On January 18, 2016, Kramer Levin filed an amicus brief in the United States Supreme Court on behalf of the Securities Industry and Financial Markets Association, an association of hundreds of securities firms, banks and asset managers, and The Clearing House Association L.L.C., a nonpartisan advocacy organization that represents the interests of the world’s largest commercial banks which collectively hold more than half of all U.S. deposits and employ over one million people in the United States and more than two million worldwide. The brief supports a petition for a writ of certiorari by RBS Securities Inc., and Goldman, Sachs & Co. from a decision of the Fifth Circuit Court of Appeals in a case brought by the Federal Deposit Insurance Corporation (FDIC), as Receiver for Guaranty Bank. The FDIC asserts claims under the Texas Securities Act (TSA) concerning Guaranty Bank’s purchases of mortgage-backed securities from the defendants. The Fifth Circuit construed a provision of the Financial Institutions Reform, Recovery and Enforcement Act of 1989 that extends the “statute of limitations” for the FDIC to bring “contract” or “tort” claims to permit the FDIC to bring claims under the TSA after the expiry of its statute of repose.

The amicus brief argues that the Supreme Court should grant certiorari to determine whether the Fifth Circuit’s decision is inconsistent with a prior Supreme Court decision finding that similar language in the Comprehensive Environmental Response, Compensation and Liability Act of 1980 applied only to statutes of limitations, and not statutes of repose, and violates important federalism principles by overruling Texas’s decision to limit TSA causes of action through its statute of repose.

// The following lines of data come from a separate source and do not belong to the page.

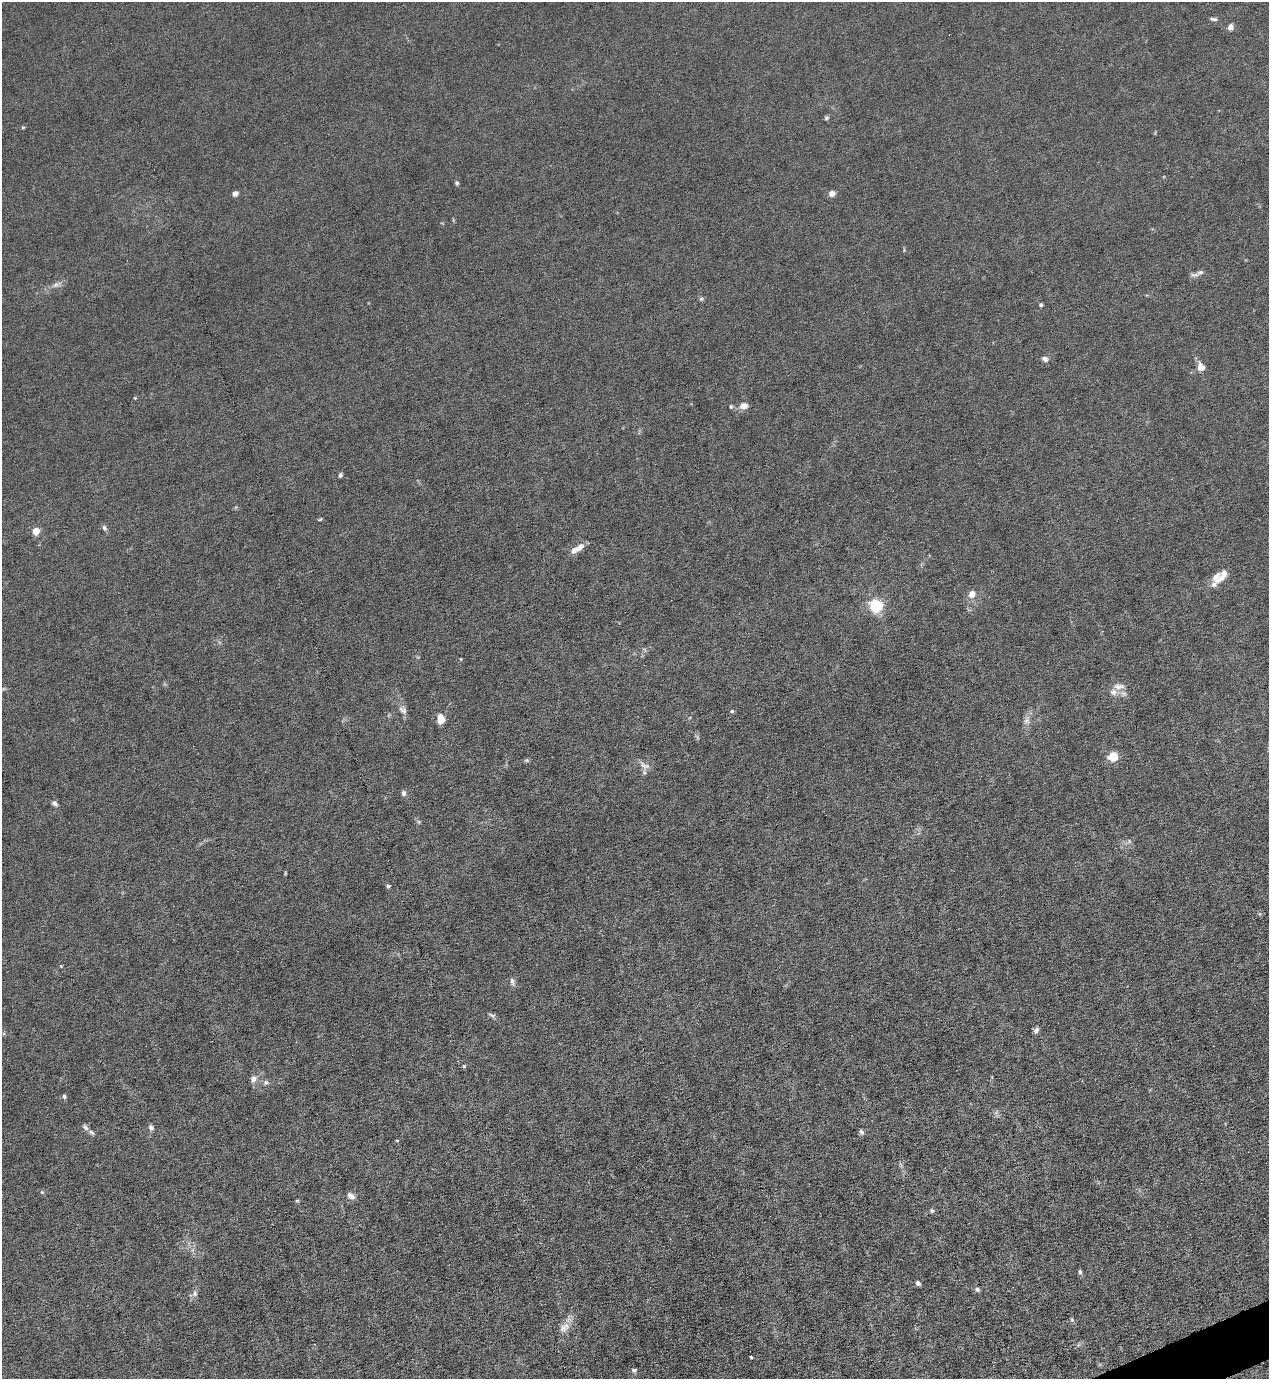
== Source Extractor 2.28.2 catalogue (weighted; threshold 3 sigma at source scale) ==
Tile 6 of 4 x 4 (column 2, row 2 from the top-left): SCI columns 1544-2810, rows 2754-4130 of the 5490 x 5506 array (HDU 1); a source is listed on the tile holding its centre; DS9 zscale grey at full resolution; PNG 1271 x 1381 px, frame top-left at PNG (2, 2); no overlay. Shown black and unused: <1% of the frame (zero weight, under 6 of 12 exposures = <1% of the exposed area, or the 3 px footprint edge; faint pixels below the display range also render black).
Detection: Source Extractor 2.28.2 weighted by HDU 2 'WHT'; one run over the whole footprint, this tile lists its part. Background 0.017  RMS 0.0031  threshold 0.0129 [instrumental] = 3 sigma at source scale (4.09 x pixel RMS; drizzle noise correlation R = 1.36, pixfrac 0.8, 0.05/0.05 arcsec/px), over >= 5 px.
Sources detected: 65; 7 inside a brighter listed object's ellipse — not listed separately; the other 58 listed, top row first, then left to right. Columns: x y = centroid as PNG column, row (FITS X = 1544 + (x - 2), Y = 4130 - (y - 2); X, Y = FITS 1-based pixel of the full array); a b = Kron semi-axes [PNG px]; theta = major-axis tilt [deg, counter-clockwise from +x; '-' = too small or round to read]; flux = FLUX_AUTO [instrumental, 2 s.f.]
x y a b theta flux
1214 19 8 4 -5 0.69
1230 27 7 6 - 1.5
826 118 6 5 - 0.51
23 127 6 4 1 0.29
457 183 6 5 - 0.45
235 194 6 5 - 1.1
832 194 4 4 - 4.2
1195 275 12 5 -4 0.92
56 285 10 6 22 1.2
701 299 6 6 - 0.51
1041 305 4 4 - 0.47
1045 359 8 7 - 1
1200 367 7 6 - 2.7
744 406 9 7 3 2.1
731 407 5 5 - 0.47
340 475 6 4 75 0.49
104 528 8 6 -62 0.73
36 531 4 4 - 6.6
580 547 14 8 42 1.8
1218 579 16 12 -15 3.1
972 594 11 9 58 2
876 606 6 5 - 49
1119 687 16 8 5 2
403 710 12 8 -41 1.3
732 711 5 4 - 0.43
440 719 10 7 90 3.1
1026 721 9 8 - 1.2
1113 756 6 5 - 9.7
526 760 6 4 -42 0.41
644 766 15 9 -20 1.8
404 793 7 6 - 0.88
54 803 8 5 -35 0.82
285 873 5 3 - 0.25
388 886 5 4 - 0.45
61 966 4 4 - 0.23
512 981 10 5 -77 0.87
491 1015 10 3 -25 0.6
1036 1031 9 6 63 0.87
464 1066 5 4 - 0.39
253 1079 10 8 71 1.4
266 1082 7 6 - 0.77
64 1096 6 5 - 0.54
85 1127 10 5 -45 0.85
151 1128 7 6 - 0.94
861 1132 6 5 - 0.77
397 1140 4 3 - 0.23
42 1192 5 5 - 0.38
351 1196 10 6 -34 1.4
297 1201 6 4 1 0.32
932 1211 5 5 - 0.54
1080 1272 6 4 -77 0.53
918 1283 4 4 - 1.3
977 1289 6 6 - 0.67
195 1294 8 7 - 0.94
1072 1319 5 4 - 0.39
564 1327 16 10 31 2.5
751 1357 3 2 - 0.26
634 1370 6 5 - 0.54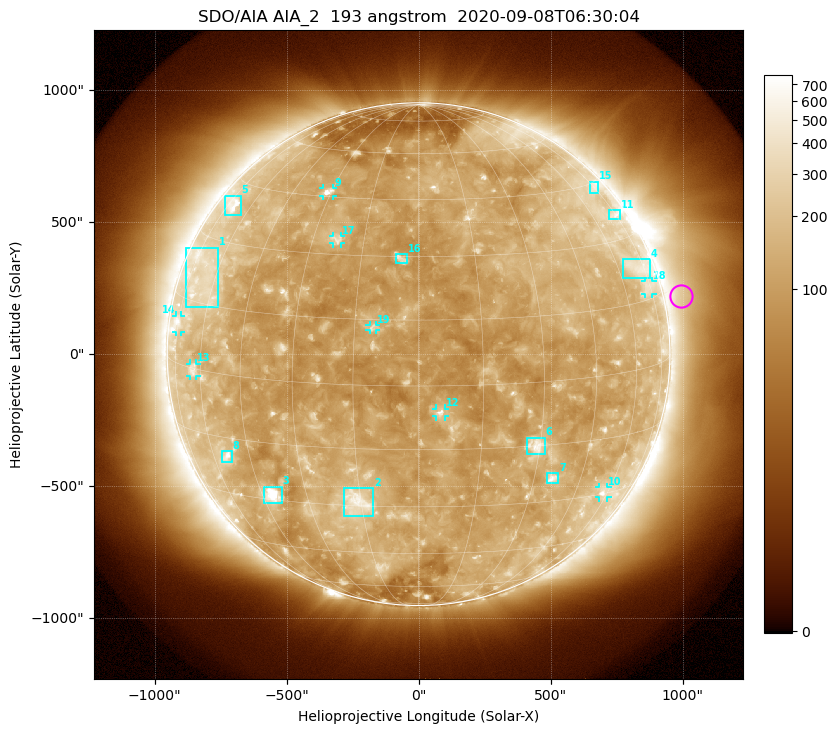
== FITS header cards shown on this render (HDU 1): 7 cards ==
TELESCOP= 'SDO/AIA'
INSTRUME= 'AIA_2'
WAVELNTH=                  193
WAVEUNIT= 'angstrom'
DATE-OBS= '2020-09-08T06:30:04.84'
CTYPE1  = 'HPLN-TAN'
CTYPE2  = 'HPLT-TAN'

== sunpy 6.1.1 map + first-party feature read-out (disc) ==
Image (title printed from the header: SDO/AIA AIA_2  193 angstrom  2020-09-08T06:30:04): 1024 x 1024 px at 2.4 arcsec/px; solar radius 952 arcsec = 397 px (full disc in frame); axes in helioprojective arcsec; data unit not stated in the header (colour bar unlabelled)
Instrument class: DISC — disc imager (sunpy class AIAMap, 193 A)
Bright regions (active regions / flare kernels): reference = the median radial profile (limb darkening/brightening removed); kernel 9 px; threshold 5 sigma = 180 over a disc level ~121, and >= 1.15x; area >= 12 px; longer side >= 10 px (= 24 arcsec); searched inside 0.97 R_sun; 19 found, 19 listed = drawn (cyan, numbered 1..; 8 of them under ~33 arcsec drawn as corner ticks so the feature stays visible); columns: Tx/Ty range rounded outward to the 5 arcsec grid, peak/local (2 s.f.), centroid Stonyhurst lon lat
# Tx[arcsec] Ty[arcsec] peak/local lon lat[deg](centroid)
1 -880..-760 175..405 2.6 -66 +20
2 -285..-170 -615..-505 4.7 -16 -29
3 -585..-515 -565..-500 8.8 -41 -29
4 775..875 285..360 2.5 +70 +23
5 -735..-675 525..600 3.7 -71 +39
6 410..480 -380..-315 4.7 +29 -15
7 485..530 -490..-450 5.1 +35 -24
8 -750..-705 -410..-365 4.4 -54 -20
9 -365..-325 600..630 6.5 -31 +46
10 685..715 -545..-505 3.3 +58 -30
11 720..765 510..545 2.6 +73 +36
12 65..100 -235..-205 5.7 +5 -6
13 -870..-840 -85..-35 3 -63 +0
14 -920..-900 85..150 3 -75 +9
15 645..685 610..655 2.4 +74 +44
16 -90..-45 345..380 3.9 -5 +29
17 -325..-295 420..450 3.3 -23 +34
18 860..885 225..275 2.1 +73 +18
19 -185..-160 90..110 3.9 -11 +13
Off-limb structures (1.02-1.3 R_sun): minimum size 162 px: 4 found; the strongest spans PA ~225..325 deg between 1.02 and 1.3 R_sun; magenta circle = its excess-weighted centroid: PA ~285 deg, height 1.07 R_sun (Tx ~995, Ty ~220 arcsec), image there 1.5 x the reference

The case is FDIC v. RBS Securities Inc., et al., No. 15-783. The Kramer Levin team includes Litigation partner Michael J. Dell and special counsel Susan Jacquemot. Last year, Kramer Levin filed six briefs on behalf of SIFMA — three in the Second Circuit, two in the Fifth Circuit and one in the Ninth Circuit. The Clearing House joined three of these briefs and the American Bankers Association joined one.